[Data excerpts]

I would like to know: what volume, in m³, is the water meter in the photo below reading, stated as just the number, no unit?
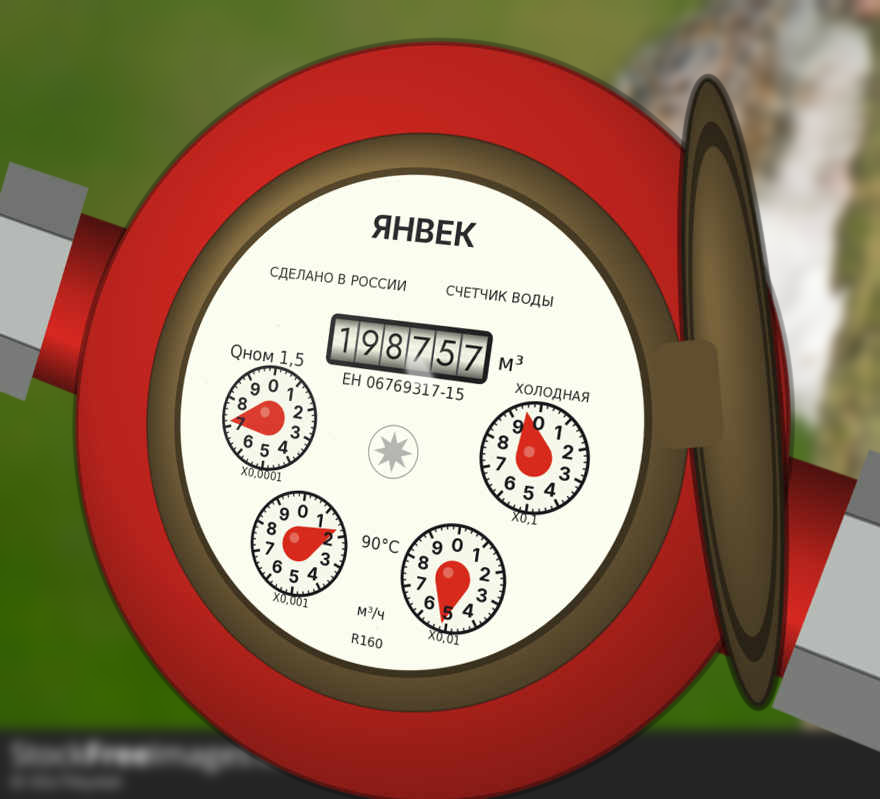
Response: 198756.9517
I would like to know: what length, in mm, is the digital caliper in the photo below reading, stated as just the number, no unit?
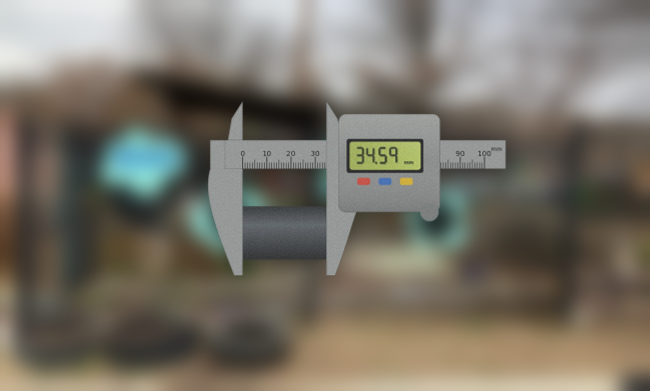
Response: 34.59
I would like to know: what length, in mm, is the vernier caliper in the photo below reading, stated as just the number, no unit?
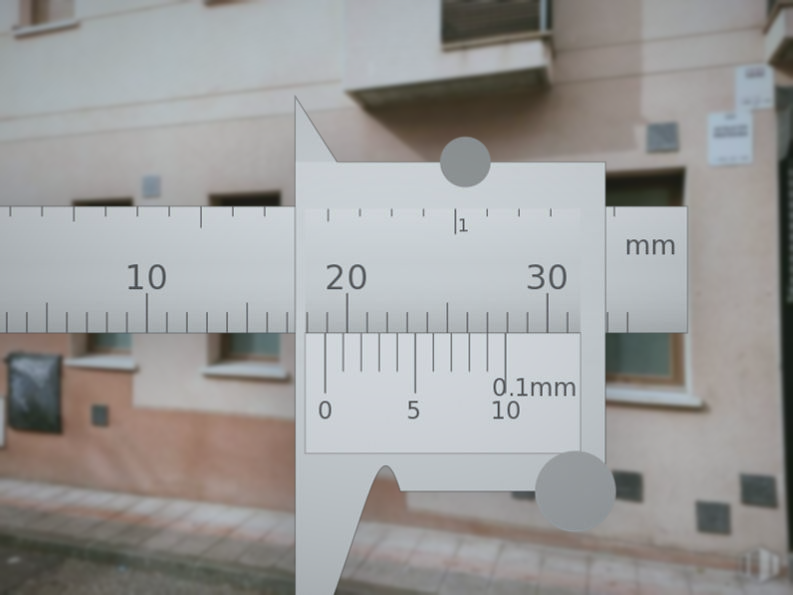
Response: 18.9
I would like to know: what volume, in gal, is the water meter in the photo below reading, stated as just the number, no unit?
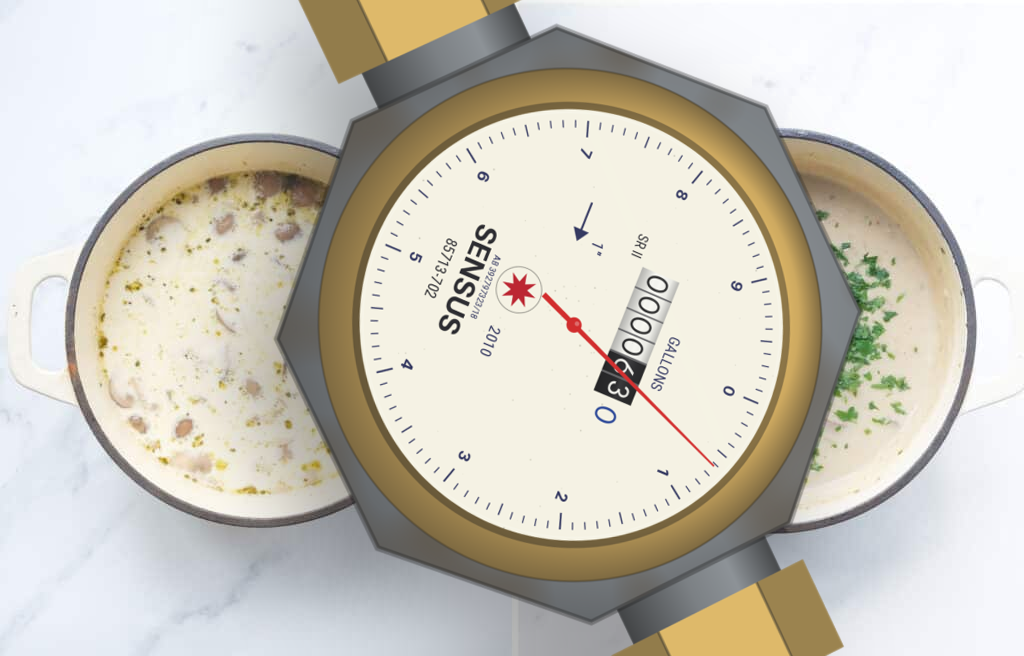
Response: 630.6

- [What is being asked]:
Put each line of the listing above into a JSON list of strings, one string per line, with blank lines dropped and the pictures left out.

- [Written response]:
[
  "I would like to know: what volume, in m³, is the water meter in the photo below reading, stated as just the number, no unit?",
  "Response: 198756.9517",
  "I would like to know: what length, in mm, is the digital caliper in the photo below reading, stated as just the number, no unit?",
  "Response: 34.59",
  "I would like to know: what length, in mm, is the vernier caliper in the photo below reading, stated as just the number, no unit?",
  "Response: 18.9",
  "I would like to know: what volume, in gal, is the water meter in the photo below reading, stated as just the number, no unit?",
  "Response: 630.6"
]